Italia Nostra

Isola di Dino: finalmente mare libero

11 Aprile 2016

Il Consiglio Comunale di Praia a Mare con delibera n. 10 del 1 aprile 2016 ha approvato il nuovo Piano Comunale Spiaggia spostando in altra area gli specchi d’acqua destinati agli ormeggi delle imbarcazioni precedentemente ricadenti nella perimetrazione del SIC “Fondali Isola di Dino-Capo Scalea”.

Si è trattato di una decisione positiva ma tardiva da considerare come un piccolo risarcimento per una situazione ambientale in buona parte compromessa: ci vorranno anni perché si possa ricostituire la situazione originaria degli habitat e delle specie.

Anche se non sono da escludere colpi di scena, speriamo comunque sia stata messa una volta per tutte la parola fine ad una non edificante storia di distruzione di risorse ambientali iniziata anni fa quando, in uno degli specchi d’acqua più belli della Calabria per il suo valore naturalistico e paesaggistico, quello tra l’isola Dino e la costa, si è consentito l’ancoraggio delle imbarcazioni come e più di un vero e proprio porto turistico.

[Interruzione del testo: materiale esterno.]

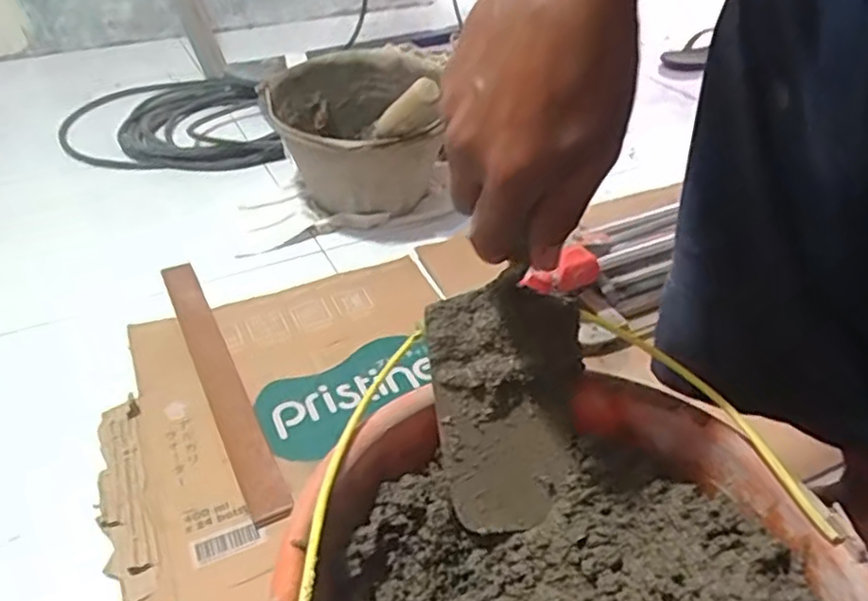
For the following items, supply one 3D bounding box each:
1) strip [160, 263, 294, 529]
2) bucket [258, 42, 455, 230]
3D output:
[{"bbox_3d":[-0.222,0.069,0.688,0.036,0.006,0.402,-18,41,-22],"label":"strip"},{"bbox_3d":[-0.096,-0.215,0.899,0.226,0.208,0.267,-8,38,-11],"label":"bucket"}]

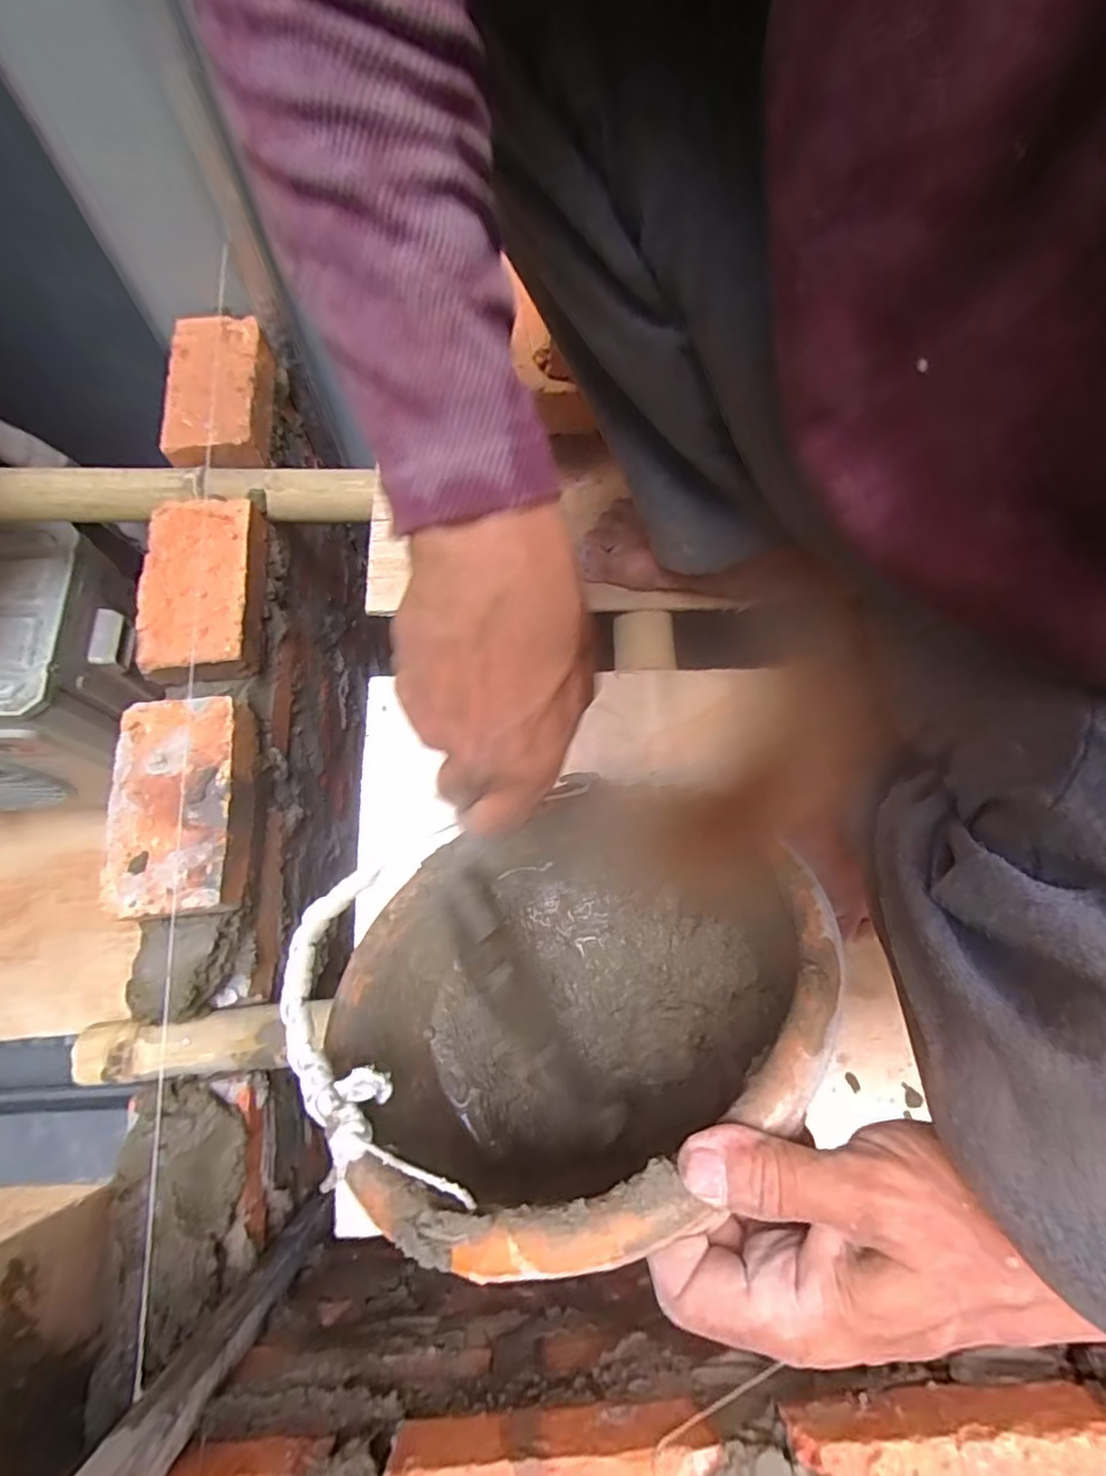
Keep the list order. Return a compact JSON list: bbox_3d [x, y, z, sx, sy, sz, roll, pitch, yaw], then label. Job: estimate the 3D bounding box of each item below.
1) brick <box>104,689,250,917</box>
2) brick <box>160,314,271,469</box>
[{"bbox_3d":[-0.340,0.062,0.556,0.106,0.050,0.200,-3,71,-3],"label":"brick"},{"bbox_3d":[-0.365,-0.378,0.666,0.097,0.042,0.180,-5,71,-4],"label":"brick"}]

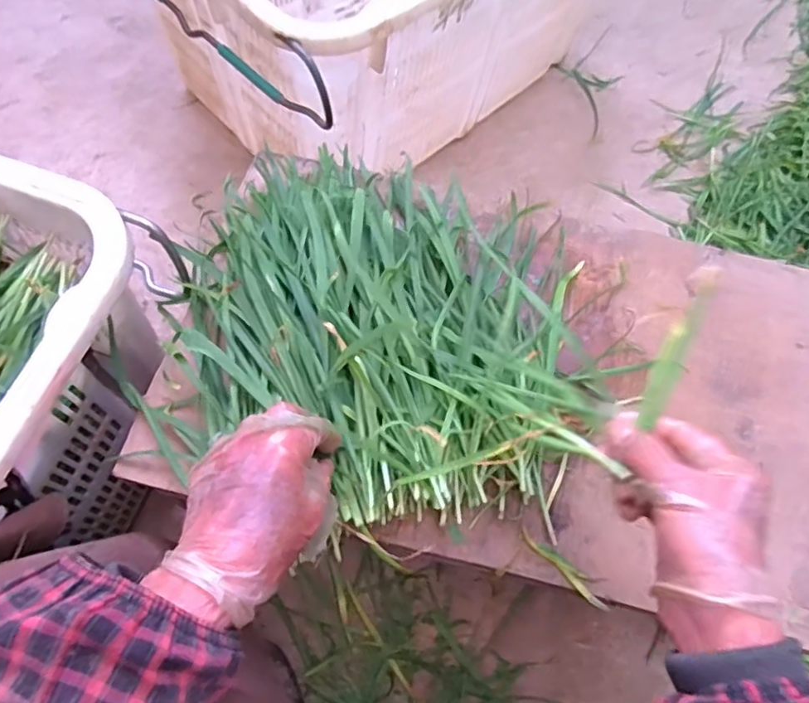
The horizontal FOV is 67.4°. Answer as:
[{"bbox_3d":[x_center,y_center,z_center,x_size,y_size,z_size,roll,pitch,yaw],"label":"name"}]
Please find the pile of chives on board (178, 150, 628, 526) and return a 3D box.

Da quel momento sono stati scaraventati in mare migliaia e migliaia di massi di cemento e quant’altro utili per ancorare gavitelli e boe. L’effetto sui fondali marini incontaminati, ricoperti da posidonia oceanica e da varie specie sono stati devastanti; il resto lo ha prodotto l’inquinamento sui sistemi acquatici degli scarichi di centinaia e centinaia di imbarcazioni concentrate nel ristretto spazio. Quel luogo è stato stravolto: i blocchi di cemento hanno innalzato il livello del fondo marino, ridotto sensibilmente le forti correnti nord-sud tra l’isola e la terre ferma, diminuito il ricambio e l’ossigenazione delle acque nei periodi estivi, accelerato i processi in atte presso il Capo Arena.

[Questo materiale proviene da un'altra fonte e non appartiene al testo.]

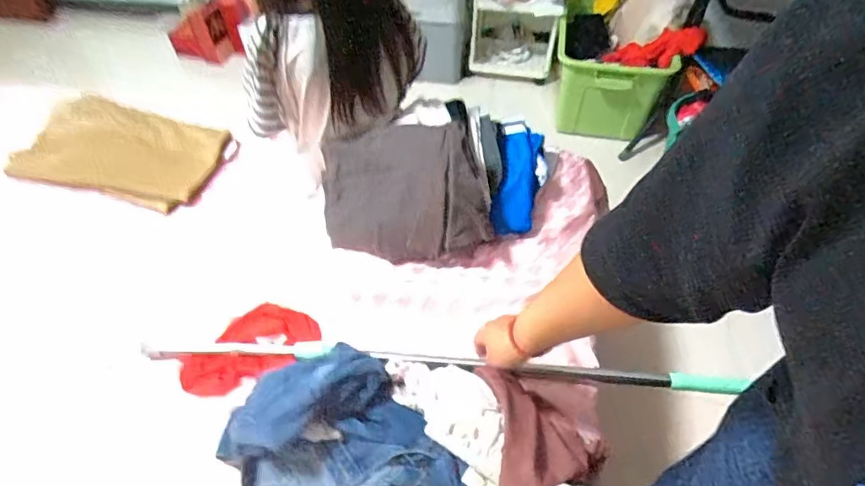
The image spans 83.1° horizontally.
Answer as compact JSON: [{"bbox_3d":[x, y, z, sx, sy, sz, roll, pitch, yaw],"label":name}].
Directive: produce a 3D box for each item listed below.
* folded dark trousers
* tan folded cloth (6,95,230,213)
[{"bbox_3d":[-0.059,-0.083,0.878,0.299,0.234,0.073,-1,17,22],"label":"folded dark trousers"},{"bbox_3d":[-0.693,-0.207,1.101,0.413,0.082,0.248,14,52,11],"label":"tan folded cloth"}]

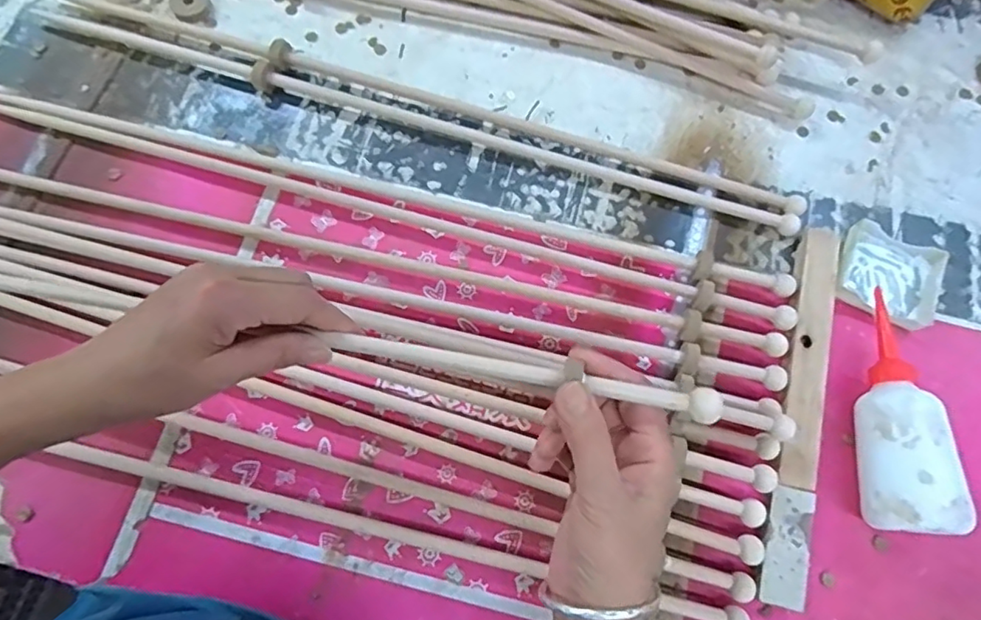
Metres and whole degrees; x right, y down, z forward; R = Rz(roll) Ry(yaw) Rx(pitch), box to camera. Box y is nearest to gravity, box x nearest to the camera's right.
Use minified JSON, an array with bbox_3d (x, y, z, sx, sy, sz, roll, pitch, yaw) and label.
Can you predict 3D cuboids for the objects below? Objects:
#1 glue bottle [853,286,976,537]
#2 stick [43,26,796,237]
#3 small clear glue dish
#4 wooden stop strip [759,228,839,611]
[{"bbox_3d":[0.296,0.071,0.422,0.054,0.060,0.180,3,73,-2],"label":"glue bottle"},{"bbox_3d":[-0.066,-0.172,0.505,0.685,0.017,0.023,17,73,3],"label":"stick"},{"bbox_3d":[0.332,-0.028,0.473,0.082,0.017,0.080,25,73,5],"label":"small clear glue dish"},{"bbox_3d":[0.241,0.071,0.436,0.032,0.023,0.288,15,73,2],"label":"wooden stop strip"}]

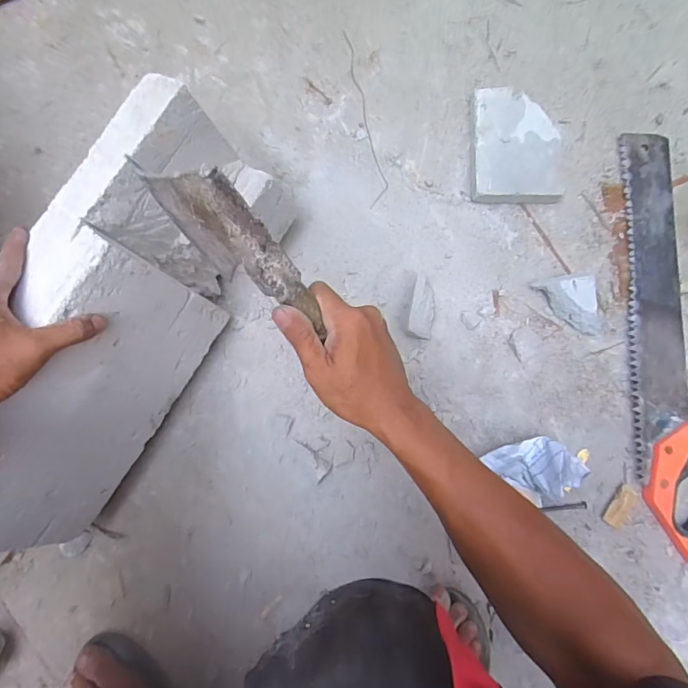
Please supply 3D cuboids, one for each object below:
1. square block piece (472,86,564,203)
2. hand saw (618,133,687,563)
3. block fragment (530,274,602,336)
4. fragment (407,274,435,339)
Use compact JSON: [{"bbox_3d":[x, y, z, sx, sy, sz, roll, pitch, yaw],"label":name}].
[{"bbox_3d":[0.234,-0.271,0.595,0.117,0.030,0.159,-2,84,0],"label":"square block piece"},{"bbox_3d":[0.424,-0.015,0.572,0.115,0.026,0.552,-5,84,0],"label":"hand saw"},{"bbox_3d":[0.307,-0.057,0.567,0.056,0.041,0.103,-38,85,-4],"label":"block fragment"},{"bbox_3d":[0.104,-0.050,0.567,0.035,0.037,0.079,10,84,1],"label":"fragment"}]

Tale situazione è andata avanti indisturbata per anni e si è protratta anche dopo che l’area è stata ricompresa all’interno della perimetrazione del SIC “Fondali Isola Dino- Capo Scalea”. Solo di recente le cose sono un po’ cambiate: le Autorità regionali hanno dimostrato un’apprezzabile attenzione, i controlli della Guardia Costiera si sono fatti più stringenti. Risultati: gavitelli sequestrati, costatazione di occupazione abusiva di area marittima per concessione scaduta, costatazione di occupazione del doppio della superficie di mare assentita.

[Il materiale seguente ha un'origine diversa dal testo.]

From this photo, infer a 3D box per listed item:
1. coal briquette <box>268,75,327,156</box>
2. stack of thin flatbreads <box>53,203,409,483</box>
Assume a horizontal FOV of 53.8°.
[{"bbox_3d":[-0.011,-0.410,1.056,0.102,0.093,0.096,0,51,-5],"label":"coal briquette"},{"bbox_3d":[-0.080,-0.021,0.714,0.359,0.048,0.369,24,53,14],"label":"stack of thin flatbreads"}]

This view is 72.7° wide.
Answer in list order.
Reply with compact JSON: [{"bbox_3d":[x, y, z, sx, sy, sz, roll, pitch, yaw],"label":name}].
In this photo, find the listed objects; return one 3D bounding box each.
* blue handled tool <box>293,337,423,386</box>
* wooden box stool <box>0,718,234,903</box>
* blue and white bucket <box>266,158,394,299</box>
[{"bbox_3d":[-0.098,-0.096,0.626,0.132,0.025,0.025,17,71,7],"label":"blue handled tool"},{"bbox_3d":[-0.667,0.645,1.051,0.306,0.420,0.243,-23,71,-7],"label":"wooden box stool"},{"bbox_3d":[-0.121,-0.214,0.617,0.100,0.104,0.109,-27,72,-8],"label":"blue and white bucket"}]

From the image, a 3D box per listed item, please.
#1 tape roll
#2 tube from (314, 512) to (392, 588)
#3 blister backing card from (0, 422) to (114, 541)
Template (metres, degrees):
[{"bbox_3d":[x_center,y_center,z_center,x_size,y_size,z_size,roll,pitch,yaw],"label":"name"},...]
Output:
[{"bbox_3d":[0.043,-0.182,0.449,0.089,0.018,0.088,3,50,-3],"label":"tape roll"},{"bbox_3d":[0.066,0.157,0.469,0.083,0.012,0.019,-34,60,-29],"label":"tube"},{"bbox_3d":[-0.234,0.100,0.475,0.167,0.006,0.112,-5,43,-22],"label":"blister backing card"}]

Di recente la Regione Calabria, Dipartimento Ambiente e Territorio con nota del 04 dicembre 2015 inviata ad Italia Nostra ed al Ministero dell’Ambiente, ha comunicato per i SIC di Praia a Mare l’avvio delle attività per la loro trasformazione in Zone Speciali di Conservazione (ZSC). Anche per questo la tutela della aree SIC nonché l’obiettivo del mantenimento e della ricostituzione degli habitat marini compromessi in questi anni corrispondono a precisi motivi di interesse pubblico che giustificano ampiamente le richieste della Regione Calabria e le conseguenti decisioni assunte dal Consiglio Comunale di Praia a Mare con l’approvazione del nuovo PCS. Ora ci attendiamo la piena attuazione della Legge Regionale n. 17/2005.

L’attenzione di Italia Nostra all’area in questione non corrisponde ad un mero atteggiamento meramente protettivo delle risorse ambientali in gioco, ma serve per evitare per l’oggi e per il domani forti ricadute negative sulle attività turistiche, legate alla qualità del mare e dell’ambiente nel suo complesso.